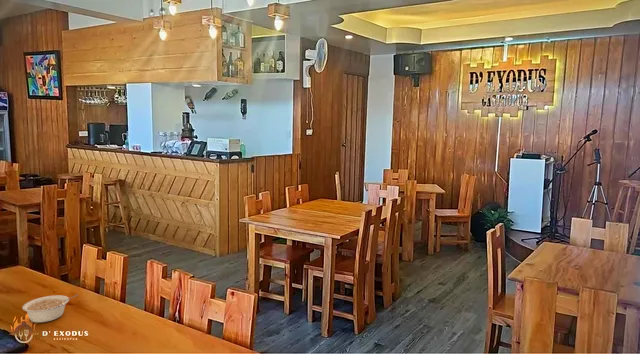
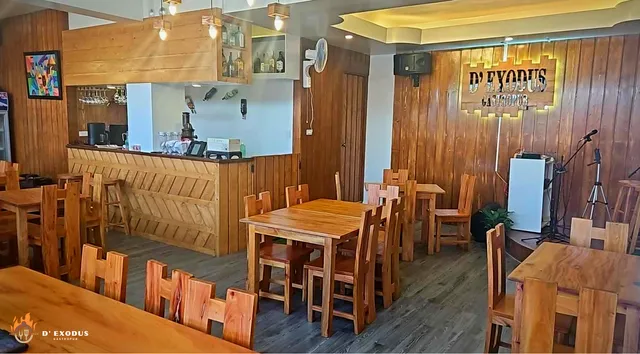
- legume [21,293,79,324]
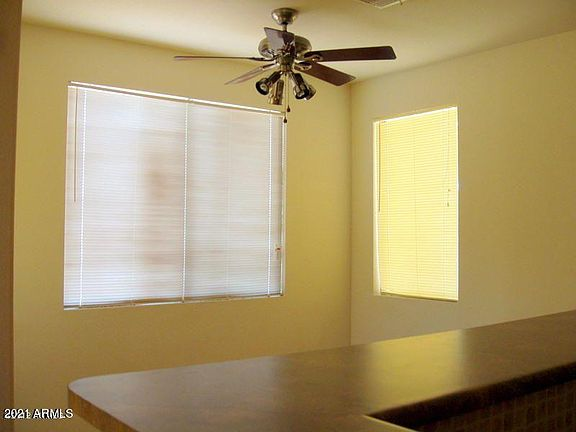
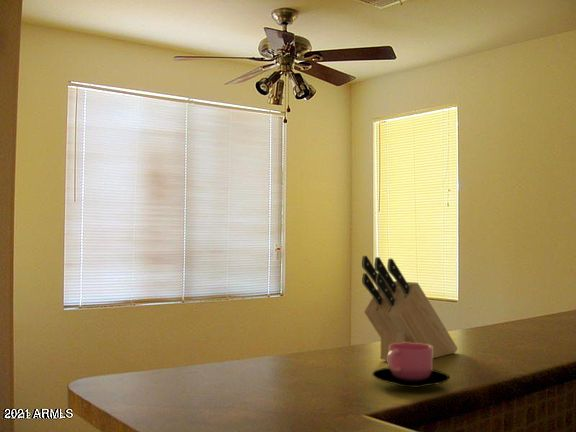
+ cup [372,342,450,388]
+ knife block [361,255,459,361]
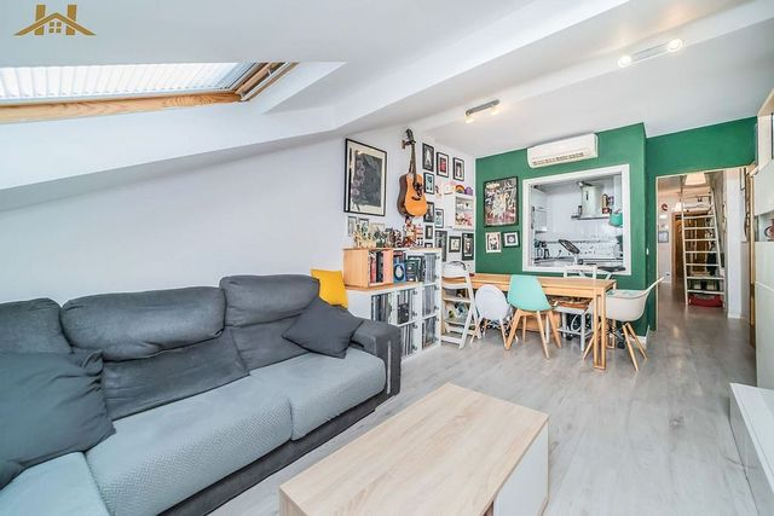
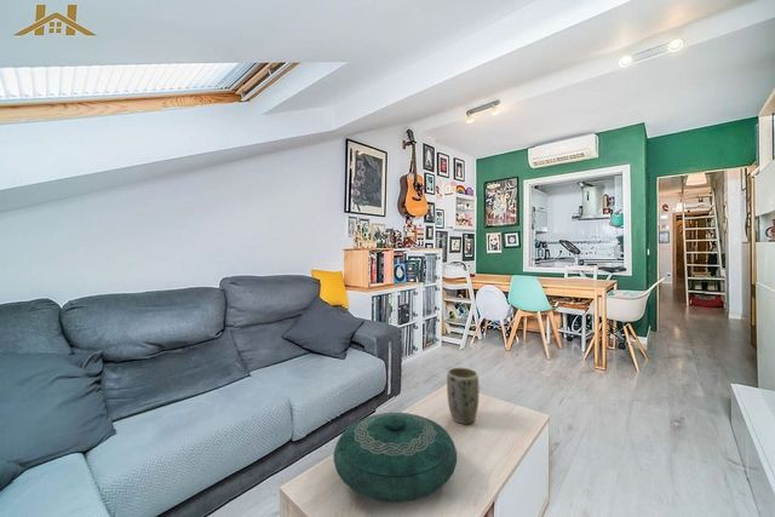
+ plant pot [446,367,481,425]
+ decorative bowl [333,412,458,504]
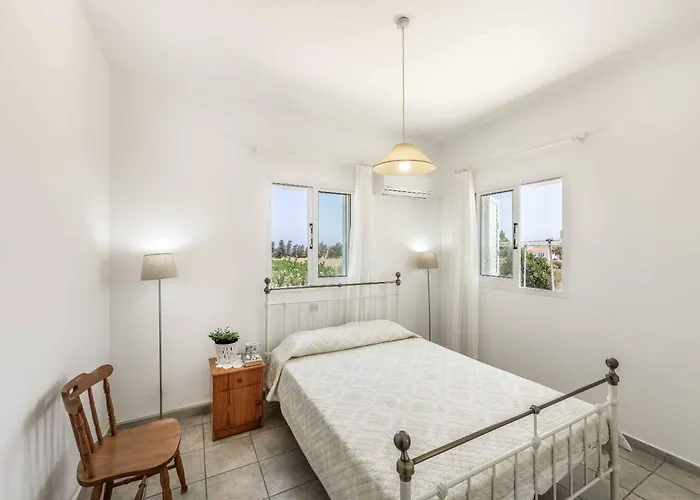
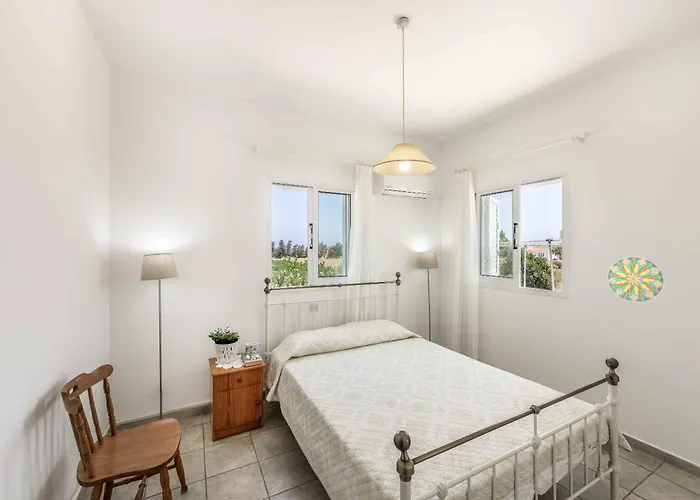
+ decorative plate [606,256,666,303]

———

▶ _TASK DESCRIPTION_: Only the lines from the line with "decorative bowl [333,412,458,504]" through the closing line of the data, both included, should be set down, exactly as written and without pictures.

▶ _OUTPUT FOR THIS TASK_:
+ decorative bowl [333,412,458,504]
+ decorative plate [606,256,666,303]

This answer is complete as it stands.